La estructura primero
La escritora Marta Sanz me dijo una vez que, en esencia, existen tres tipos de escritores. Por un lado están los creadores, que cuentan con la capacidad natural de hacer asomar, a partir de un torrente verbal no planificado y una serie de intuiciones narrativas casi místicas, un universo literario inteligible y propio. Los productores, por su parte, conocen los mecanismos del mercado en el que se insertan y saben generar historias y contarlas de tal manera que respondan a sus demandas. Por último —y Marta no sabe hasta qué punto esto me ayudó a considerar válidos mis propios procesos— estamos los constructores, sin duda los más humildes de todos, porque no hacemos nada más que apilar referencias, ordenar artificios sintácticos, trenzar tramas más halladas que inventadas y expoliar los textos de nuestros autores predilectos como si fuésemos cazatesoros británicos de paseo por la orilla del Nilo. Lo resumió a la perfección Eduardo Mendoza cuando recibió el Cervantes: “mal puede ser vanidoso el que a solas va escribiendo una palabra tras otra, con mimo y con afán, y con la esperanza de que al final algo parezca tener sentido”.
No sé si la pregunta por la relación entre arquitectura y literatura tiene respuesta. Si las dos disciplinas tienen algo en común aparte de lo obvio —a saber, además del modo en que una y otra se entrelazan por escrito, de cómo el estilo de la literatura impregna los textos arquitectónicos y de cómo la arquitectura y la ciudad envuelven y definen y contextualizan y organizan los espacios literarios—, creo que sobre todo es una cuestión estructural. En este sentido, el artista plástico Salvador Jiménez Donaire desarrolló hace algunos años un proyecto titulado ‘La estructura después’. Su sistema de trabajo, consistente en la superposición ritual y repetitiva de capas sucesivas de pintura y grafito, en efecto revelaba una suerte de estructura con forma de malla que veía la luz al final del proceso. En su día, cuando convivimos a la sombra del naranjo de la Fundación Antonio Gala, le comenté que su manera de trabajar me parecía muy arquitectónica.
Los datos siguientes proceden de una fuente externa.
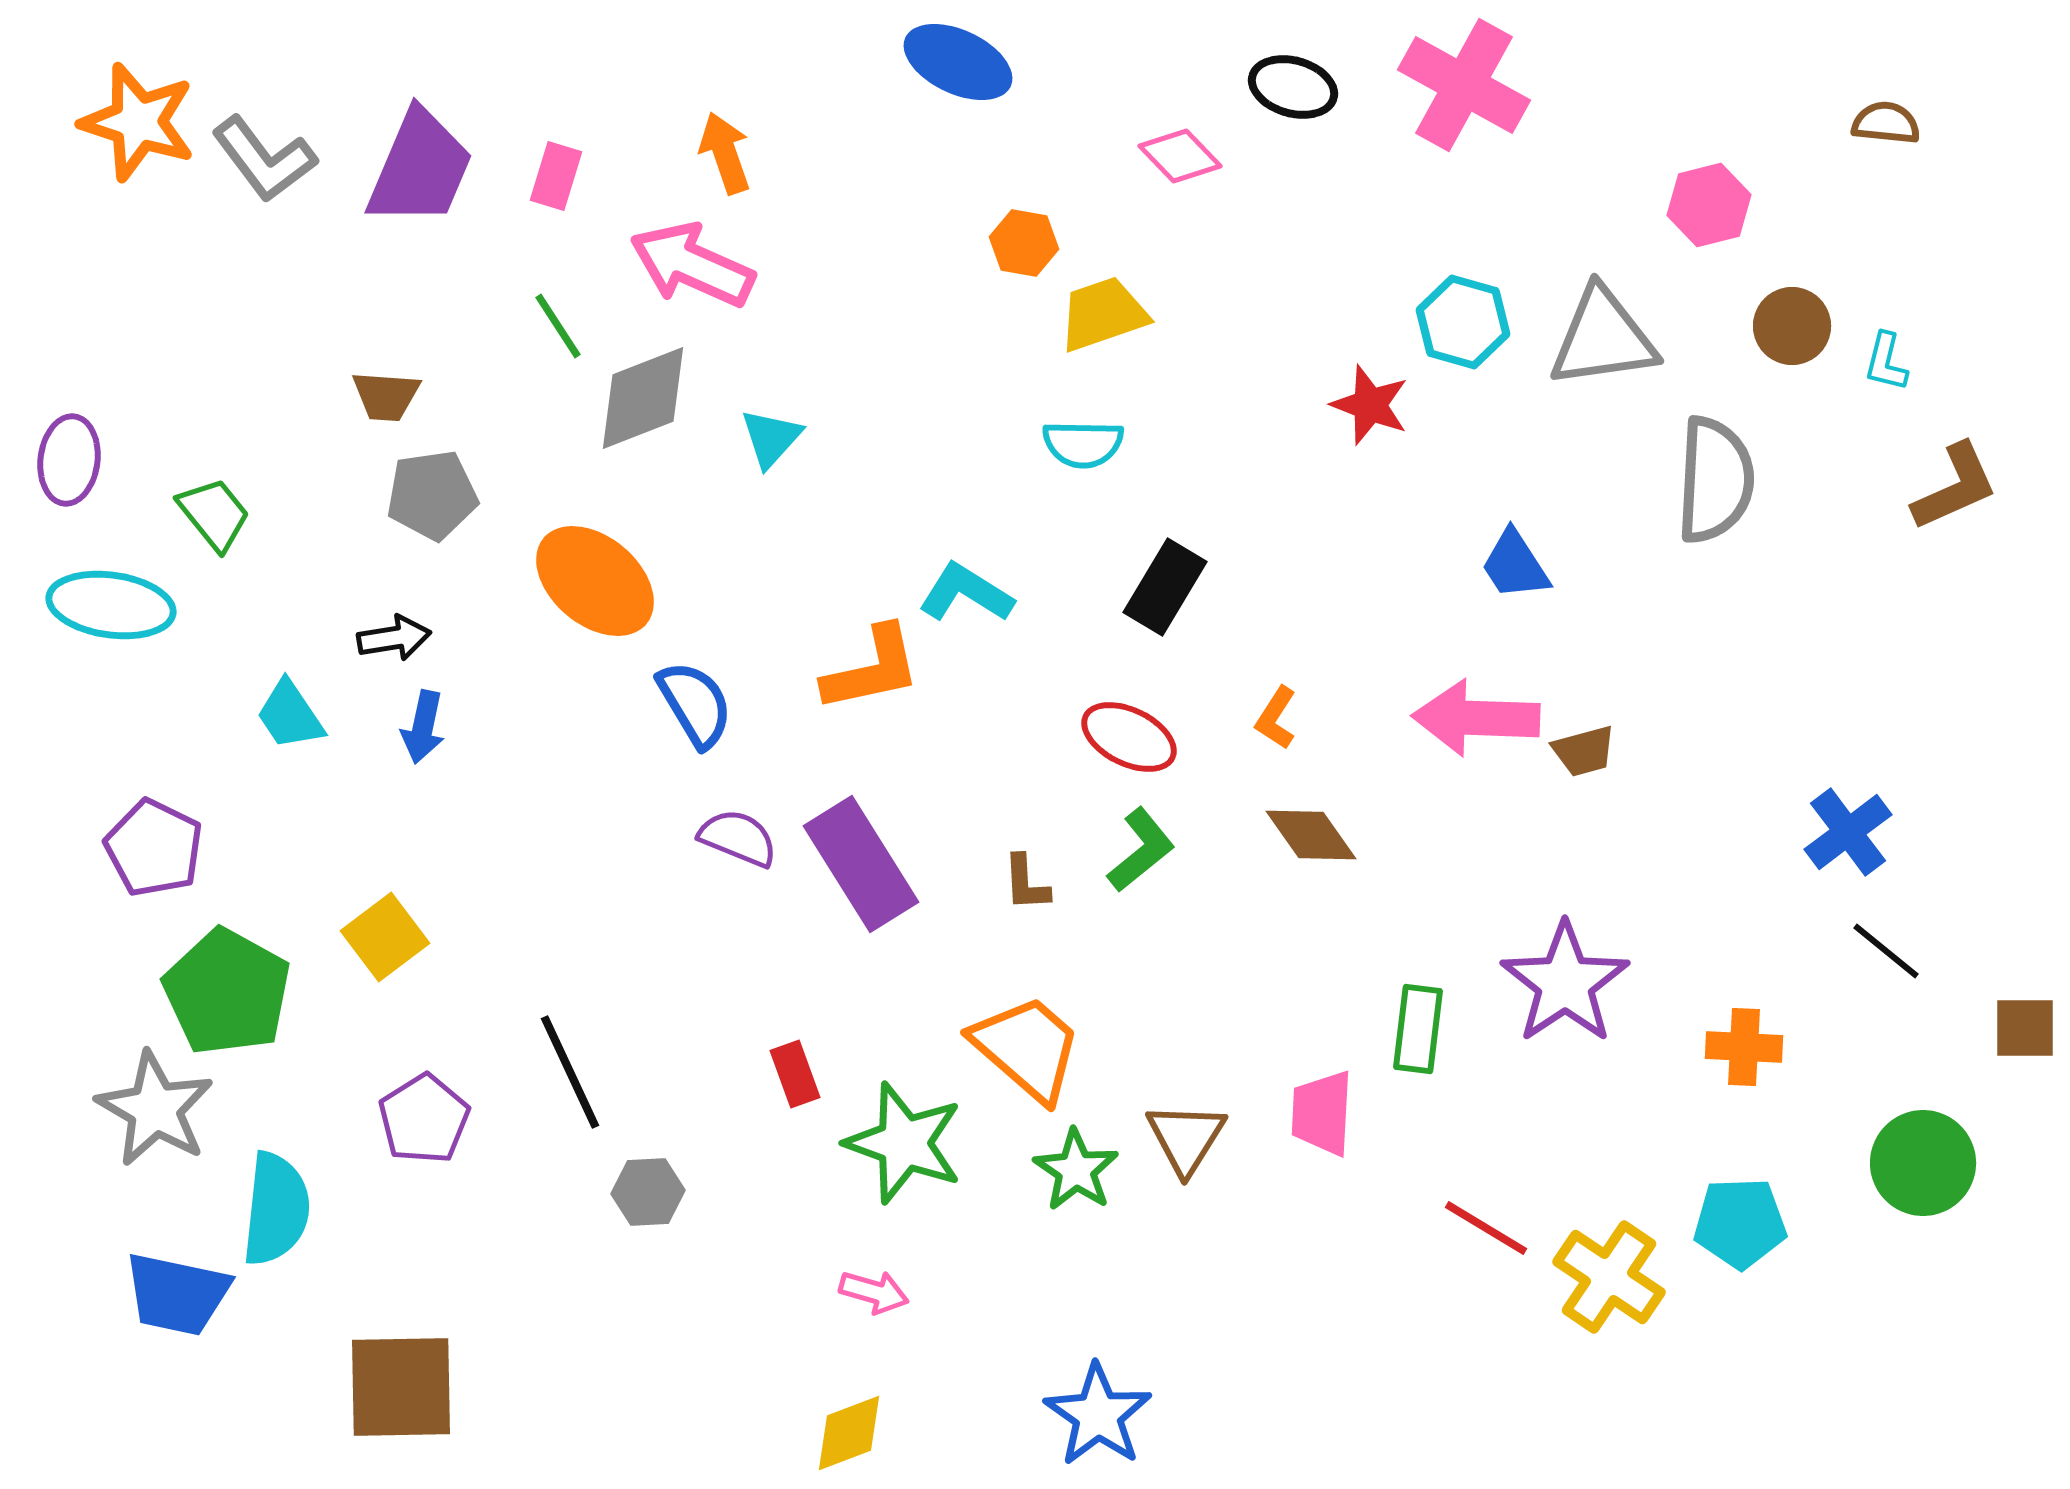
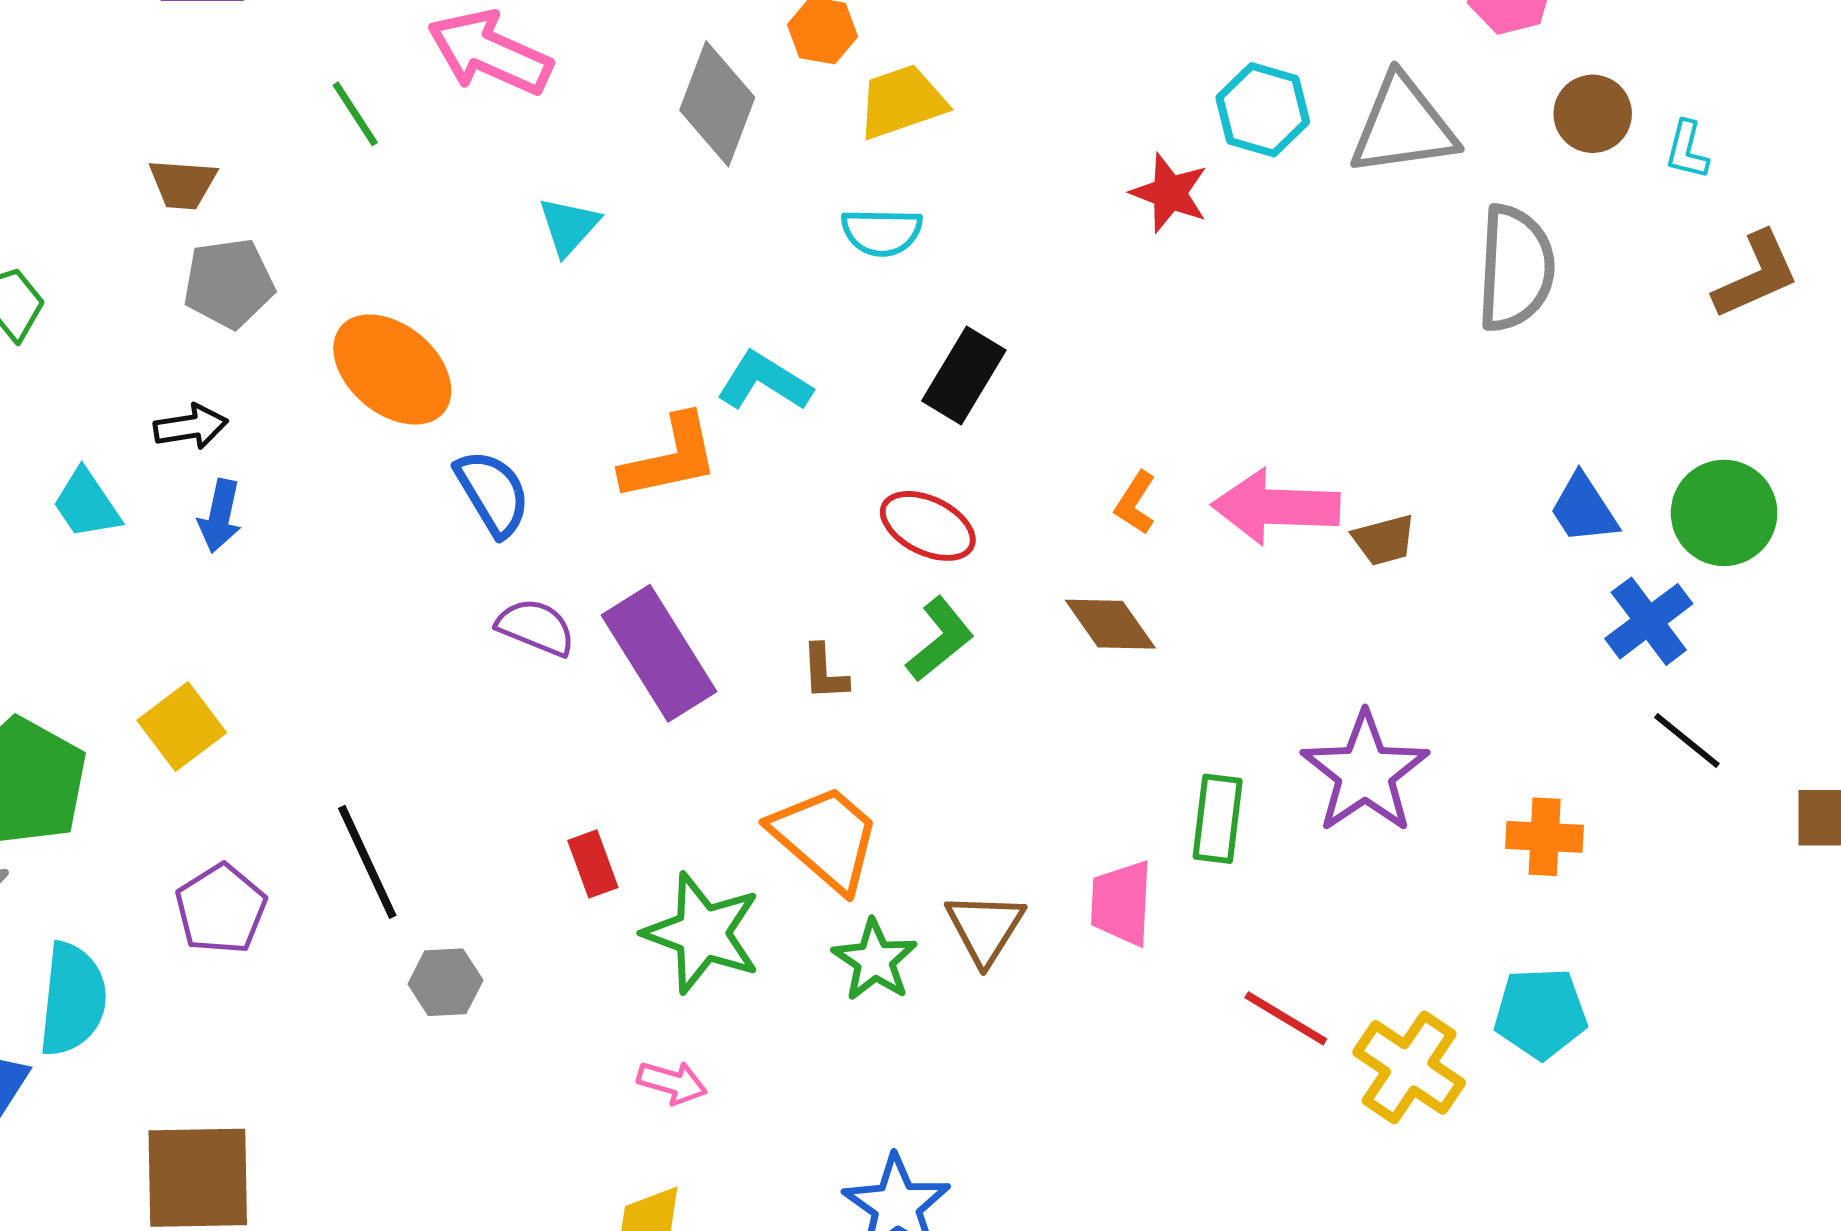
gray diamond: (643, 398) -> (717, 104), moved, turned -48
blue trapezoid: (1515, 565) -> (1584, 509), moved
orange L-shape: (1276, 718) -> (1135, 503), moved
green circle: (1923, 1163) -> (1724, 513), moved

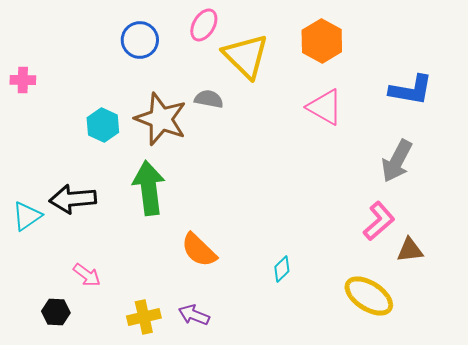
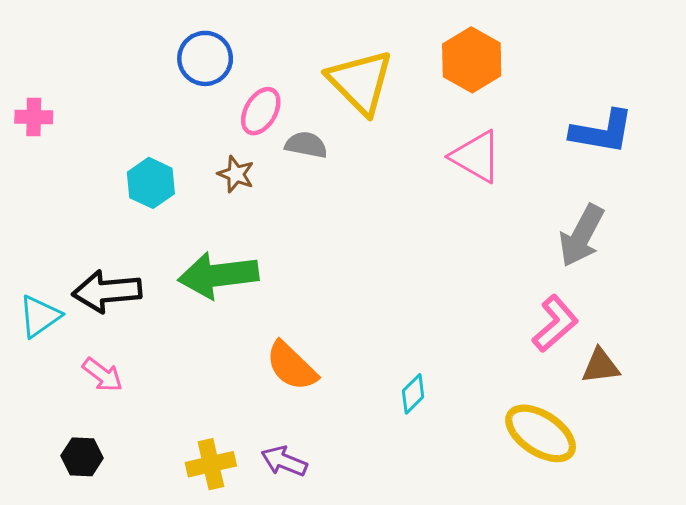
pink ellipse: (204, 25) -> (261, 111), moved
brown star: (161, 119) -> (236, 174), size x0.5
green arrow: (149, 188) -> (218, 275), turned -90
pink arrow: (87, 275) -> (103, 375), moved

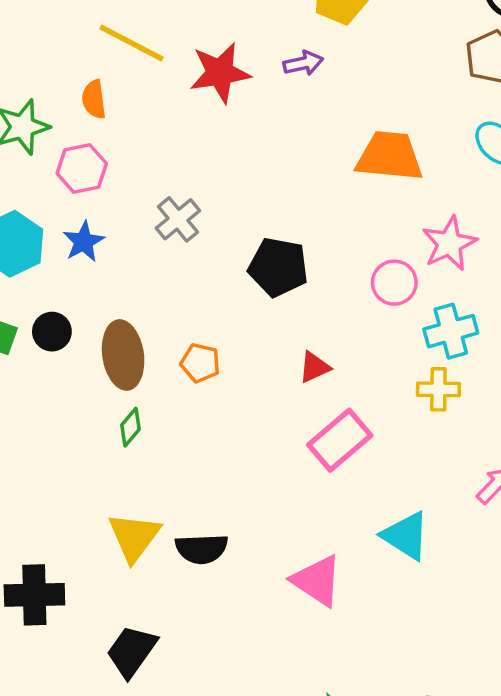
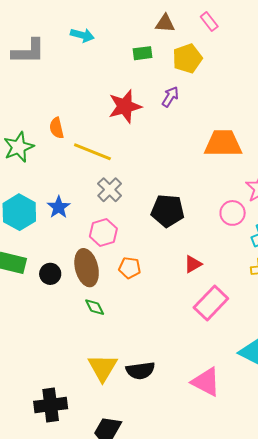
yellow line: (131, 43) -> (92, 152), moved
purple arrow: (303, 63) -> (170, 97), turned -40
pink hexagon: (82, 169) -> (103, 232), moved
black circle: (52, 332) -> (50, 274), moved
green diamond: (131, 427) -> (95, 307), turned -60

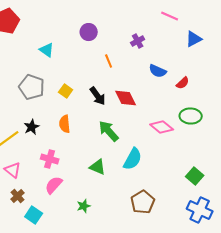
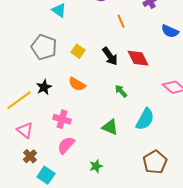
orange semicircle: (65, 124) -> (77, 84), turned -54
green arrow: (109, 131) -> (121, 91), size x0.6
Tras darle alguna que otra vuelta, creo que estoy en disposición de desdecirme: no hay nada menos arquitectónico que el hecho de que la estructura termine por ser un hallazgo en lugar de una premisa.
Lo natural, al menos para mí, es lo opuesto. Desde luego, el único proceso al que puedo referirme es el mío, porque existen tantos métodos de trabajo como autores. Sin embargo, es curioso que una de esas alumnas que tanta rabia dan en las escuelas de arquitectura —ya saben: idea brillante, proyecto narrativo y ejecución modesta, una eterna abonada al 6,5— termine por colocar la estructura en primer plano, y si me apuran también en segundo, al pasarse al lenguaje escrito. Desde que no lidio con bloques de AutoCAD, en mis proyectos literarios la historia emerge desde el fondo, como la malla en las pinturas de Salvador, y se acomoda a otras estructuras preexistentes. Una de ellas, la de la sintaxis que alberga el contenido de cada frase particular, es más o menos flexible. La otra, la primera norma de todas cuantas respeto desde el instante en que me comprometo con la escritura de un libro, tiene para mí un rigor casi dictatorial, y da forma a la novela al tiempo que se muestra a sí misma. La rigidez constructiva de Eiffel, el expolio intelectual de Kahn, las tripas a la vista de Piano: en el fondo, puede que los puntos de contacto sean más de los que imaginamos.